女王様御用達。
銅色の瞳、長いまつげが印象的だ。
眉がきりりと整えられている。
輪郭は小顔で、中性的な顔立ち。
乱れた髪を自然に直すその姿は本当にアイドルみたいなオーラがある。
体つきは細いが締まっている。
身長は175前後だろうか、ポチと同じくらいだ。
だから並べたときに、ポチの見劣りが相当だろうけど。
「正直、想像はしていました」
僕は輝かんばかりに笑う彼にも剣を持つ手はゆるめない。
本物?
にわかに信じがたい。
「護衛がいないのは驚きましたが」
「城から抜け出してるんだ。結構僕たち兄弟、自由でね。逃げ出せば」
「えっ……?」
きょろきょろしているポチ。
自分を分からない人間に、驚く彼。
「え?分からないの?」
そうだったな。
お前には人の顔は覚えられないんだったな。
「シルルク国の王子だよ。
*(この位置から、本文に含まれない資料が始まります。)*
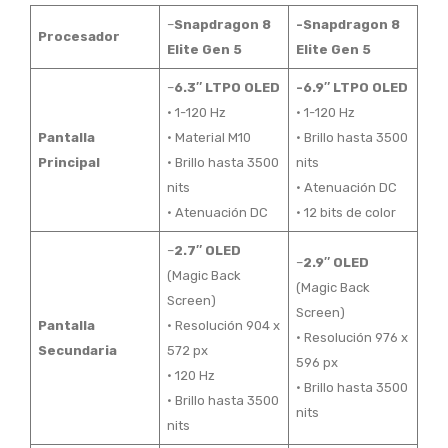
–
Snapdragon 8
-Snapdragon 8
Procesador
Elite Gen 5
Elite Gen 5
–
6.3″ LTPO OLED
-6.9″ LTPO OLED
• 1-120 Hz
• 1-120 Hz
Pantalla
• Material M10
• Brillo hasta 3500
Principal
• Brillo hasta 3500
nits
nits
• Atenuación DC
• Atenuación DC
• 12 bits de color
–
2.7″ OLED
–
2.9″ OLED
(Magic Back
(Magic Back
Screen)
Screen)
Pantalla
• Resolución 904 x
• Resolución 976 x
Secundaria
572 px
596 px
• 120 Hz
• Brillo hasta 3500
• Brillo hasta 3500
nits
nits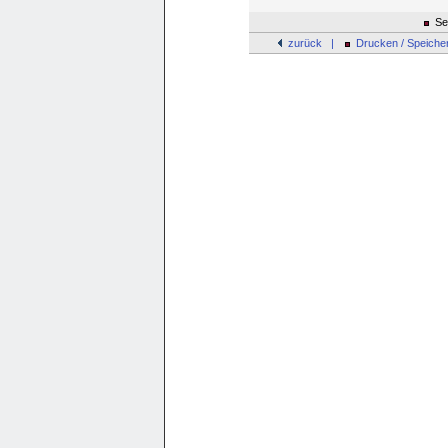
Sei
zurück |
Drucken / Speiche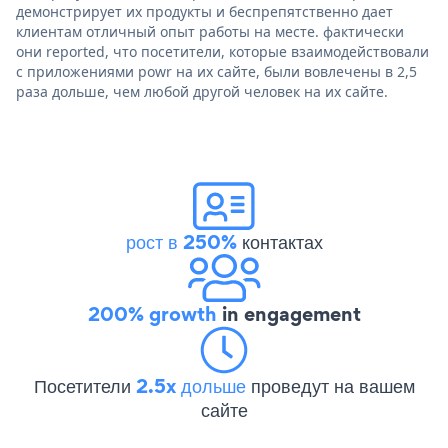
демонстрирует их продукты и беспрепятственно дает
клиентам отличный опыт работы на месте. фактически
они reported, что посетители, которые взаимодействовали
с приложениями powr на их сайте, были вовлечены в 2,5
раза дольше, чем любой другой человек на их сайте.
рост в 250%
контактах
200% growth
in engagement
Посетители
2.5x дольше
проведут на вашем
сайте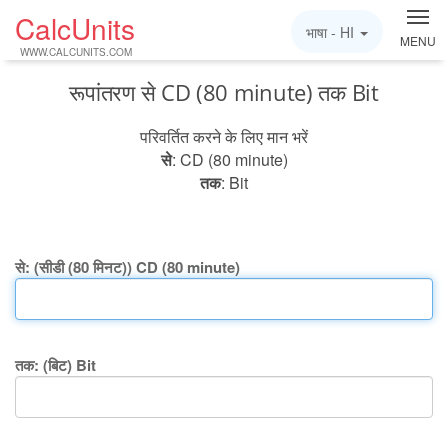
CalcUnits
भाषा -
HI
MENU
WWW.CALCUNITS.COM
रूपांतरण से CD (80 minute) तक Bit
परिवर्तित करने के लिए मान भरें
से
: CD (80 minute)
तक
: Bit
से: (सीडी (80 मिनट)) CD (80 minute)
तक: (बिट) Bit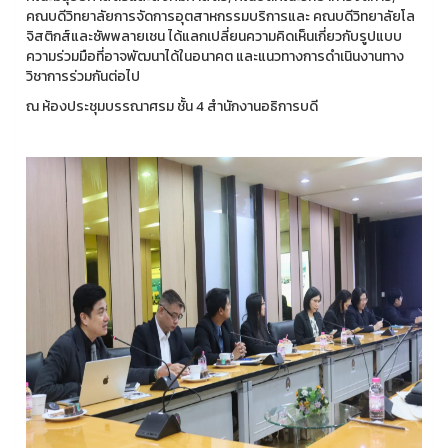
คณบดีวิทยาลัยการจัดการอุตสาหกรรมบริการและ คณบดีวิทยาลัยโล
จิสติกส์และซัพพลายเชน ได้แลกเปลี่ยนความคิดเห็นเกี่ยวกับรูปแบบ
ความร่วมมือที่อาจพัฒนาได้ในอนาคต และแนวทางการดำเนินงานทาง
วิชาการร่วมกันต่อไป
ณ ห้องประชุมบรรณาศรม ชั้น 4 สำนักงานอธิการบดี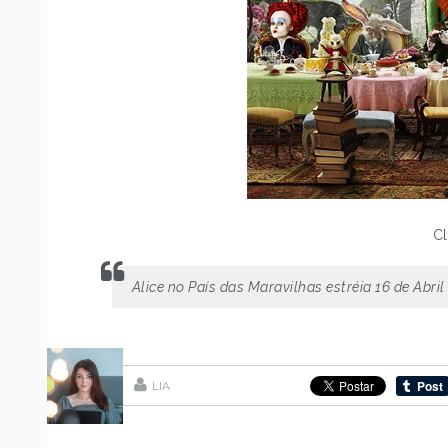
Cl
Alice no País das Maravilhas estréia 16 de Abri
LIA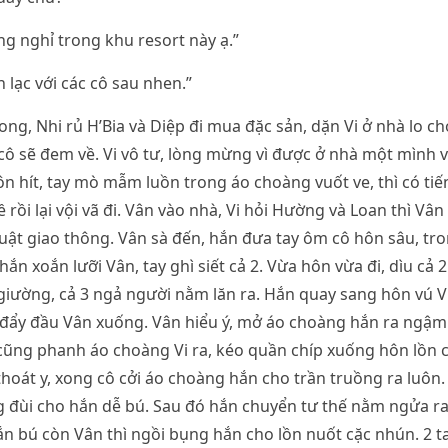
g nghỉ trong khu resort này ạ.”
ên lạc với các cô sau nhen.”
xong, Nhi rủ H’Bia và Diệp đi mua đặc sản, dặn Vi ở nhà lo c
cô sẽ đem về. Vi vô tư, lòng mừng vì được ở nhà một mình vớ
 hít, tay mò mẫm luồn trong áo choàng vuốt ve, thì có tiế
rồi lại vội vã đi. Vân vào nhà, Vi hỏi Hường và Loan thì Vân
t luật giao thông. Vân sà đến, hắn đưa tay ôm cô hôn sâu, tro
hắn xoắn lưỡi Vân, tay ghì siết cả 2. Vừa hôn vừa đi, dìu cả
 giường, cả 3 ngả người nằm lăn ra. Hắn quay sang hôn vú V
 đẩy đầu Vân xuống. Vân hiểu ý, mở áo choàng hắn ra ngậm
ũng phanh áo choàng Vi ra, kéo quần chíp xuống hôn lồn c
hoát y, xong cô cởi áo choàng hắn cho trần truồng ra luôn. 
đùi cho hắn dễ bú. Sau đó hắn chuyển tư thế nằm ngửa ra 
n bú còn Vân thì ngồi bụng hắn cho lồn nuốt cặc nhún. 2 ta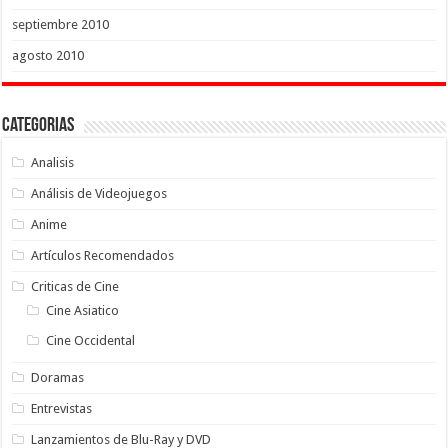
septiembre 2010
agosto 2010
Categorias
Analisis
Análisis de Videojuegos
Anime
Artículos Recomendados
Criticas de Cine
Cine Asiatico
Cine Occidental
Doramas
Entrevistas
Lanzamientos de Blu-Ray y DVD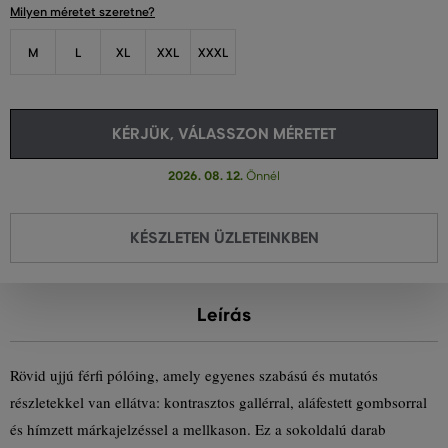
Milyen méretet szeretne?
M
L
XL
XXL
XXXL
KÉRJÜK, VÁLASSZON MÉRETET
2026. 08. 12.
Önnél
KÉSZLETEN ÜZLETEINKBEN
Leírás
Rövid ujjú férfi pólóing, amely egyenes szabású és mutatós
részletekkel van ellátva: kontrasztos gallérral, aláfestett gombsorral
és hímzett márkajelzéssel a mellkason. Ez a sokoldalú darab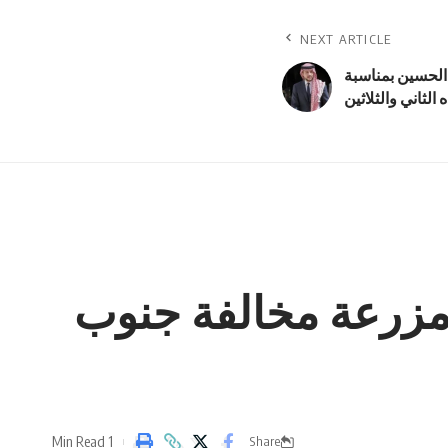
NEXT ARTICLE
 الحسين بمناسبة
 الثاني والثلاثين
مزرعة مخالفة جنوب
1 Min Read
Share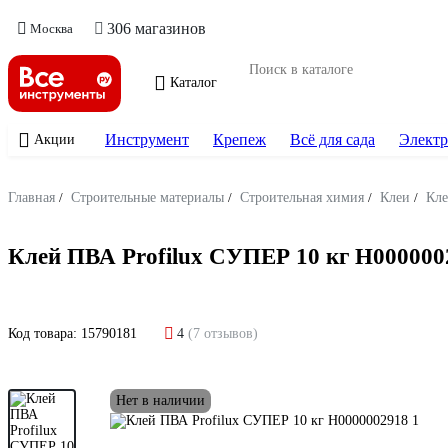
306 магазинов
Москва
Каталог
Инструмент
Крепеж
Всё для сада
Электр
Акции
Главная
/
Строительные материалы
/
Строительная химия
/
Клеи
/
Кле
Клей ПВА Profilux СУПЕР 10 кг Н000000
Код товара:
15790181
4
(7 отзывов)
Нет в наличии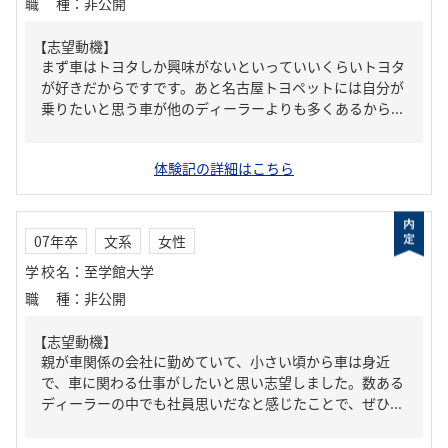
職種
：
非公開
【志望動機】
まず車はトヨタしか興味がないといっていいくらいトヨタ
が好きだからですです。あと名古屋トヨペットには自分が
乗りたいと思う車が他のディーラーよりも多くあるから...
体験記の詳細はこちら
07年卒
文系
女性
学校名
：
至学館大学
職種
：
非公開
【志望動機】
親が車関係の会社に勤めていて、小さい頃から車は身近
で、車に関わる仕事がしたいと思い志望しました。数ある
ディーラーの中でも社員思いだなと感じたことで、ぜひ...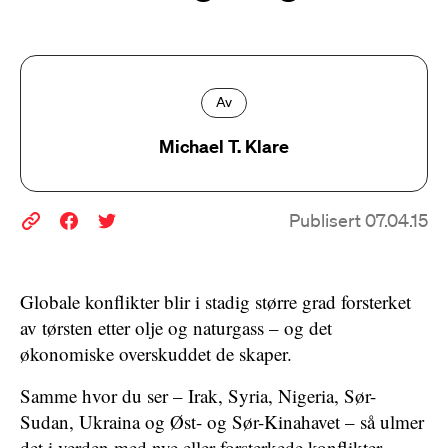
Av
Michael T. Klare
Publisert 07.04.15
Globale konflikter blir i stadig større grad forsterket
av tørsten etter olje og naturgass – og det
økonomiske overskuddet de skaper.
Samme hvor du ser – Irak, Syria, Nigeria, Sør-
Sudan, Ukraina og Øst- og Sør-Kinahavet – så ulmer
det i verden med nye eller forsterkede konflikter.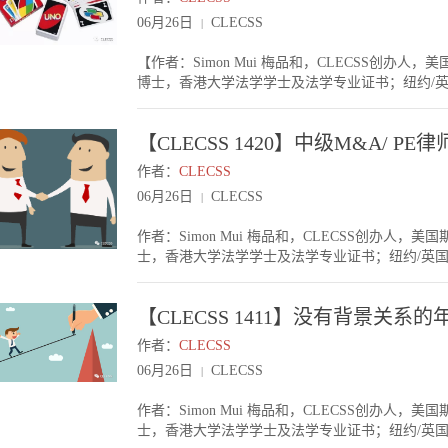
则，可以参考【CLECSS 1403】《律师跳槽
难）。很多顶级外所的Associates 在事业中段会
06月26日
CLECSS
|
做跳板呢？一线二线没有一条线，不同的法律人对
结语总结同级律所互换的原因，最多考虑是金钱和
红圈所，工资给得较高的那几个精品所，及其他一
人有自己不同需求，在此祝各位CLECSS友都找
【作者：Simon Mui 梅品和，CLECSS创
板，你应该要问以下两个问题：问题一：这个“二线
博士，香港大学法学学士及法学专业证书；纽约/
一线律所谈及吗？项目偶尔会碰到吗？）问题二：
引言任何行业都有其自身的圈子。法律界又可以再细
个“二线律所”在“一线律所”圈里在某一特定领域
上，相关领域的律师会碰上；但如果律所Level不
某些劳动法的二线律所整体在一线律所圈没有听过
【CLECSS 1420】中级M&A/ 
的圈子，今天就谈谈法律界的圈子及其中人脉维系的持续性（
样也可以）。以上问题一及问题二，最好两个答案
上载CLECSS的消息，我看看“Most Viewed By” ( 最多人浏览)都是来自那几个律所：内所基本上都是金杜 ，
“跳板”才会有用。所以大家如果找个“二线律所”
作者：
CLECSS
君合，方达，中伦这四个所。外所基本上主要是Clifford 
为跳板。（注：同样的分析，也适用于二线和三线
06月26日
CLECSS
|
Kirkland & Ellis等几个美国律所。以上基
运，都能从一线律所开始，但我们无论怎样也不要
我们平台并没有刻意只招揽Elites，这个圈子是因
所的。就好像爬山一样，有些人走得比你快，有些
作者：Simon Mui 梅品和，CLECSS创办
们平时生活时，接触到某个一线律所的律师，我们会
顶的。各位CLECSS友加油！
士，香港大学法学学士及法学专业证书；纽约/英
记得之前我们做个YYY项目吗？”就是因为这个
五月初举行的CLECSS LLM/JD Admission
圈子的人脉资源是很宝贵的。有时候机会和消息，
次活动。有兴趣参加的朋友们尽快报名！今天我们谈
必须找到一个切入点。进入该圈子后不断整固人脉
【CLECSS 1411】没有背景关
（证券），还是收购合并/基金投资好？其实有个
在UNO的游戏规则下，你出牌必须要跟上张牌同
会多很多。今天我们看看M&A/ PE律师转法务的
圈子也是如是。比如说你在一个Tier 1的律所换了
作者：
CLECSS
基金（或投资公司）都会招法务。他们很需要在较好的
了；又例如你Tier 1去了一个Tier 2的律所，
06月26日
CLECSS
|
所以如果你有相关经验，又不打算在律所长待下去
那样同数字或同颜色的连上。最怕是例如你一向做Tie
总监。这些基金一般有很多项目（涉及不同行业及
子互不认识，那你的圈子建立就要从新来过，这样
作者：Simon Mui 梅品和，CLECSS创办
场（证券），投行提供的法务机会一般较少。如果
位CLECSS友做法律事业规划时要小心谨慎。不是说
士，香港大学法学学士及法学专业证书；纽约/英
所以如果你做证券，建议就决心一做做到底，做到合
是如果你决定在某一圈子发展，最好有一定的延续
ホラ選挙中の」
あー。
と呟いてまた疑問首をかしげる。
「……どれ?」
「一国の王子に『どれ』とか聞くな!!せめて『どちら』とか言い方を考えろ!!」
失礼だぞ、貴様。
と言っても、剣を構え続けている僕も十分失礼なのだが。
楽しそうに笑う王子。
手をぱたぱた、「問題ないよ」と答える。
「うちの国じゃ、ボクをみんな見かけたらすぐに跪いちゃうから、そういうフレンドリーは逆に新鮮でうれしいな」
不躾がフレンドリーかどうかは別にして、彼は自分を指す。
「ボクは三男のウリス。ウリス・ゴールド」
彼はさわやかな笑顔で僕らに笑いかけた。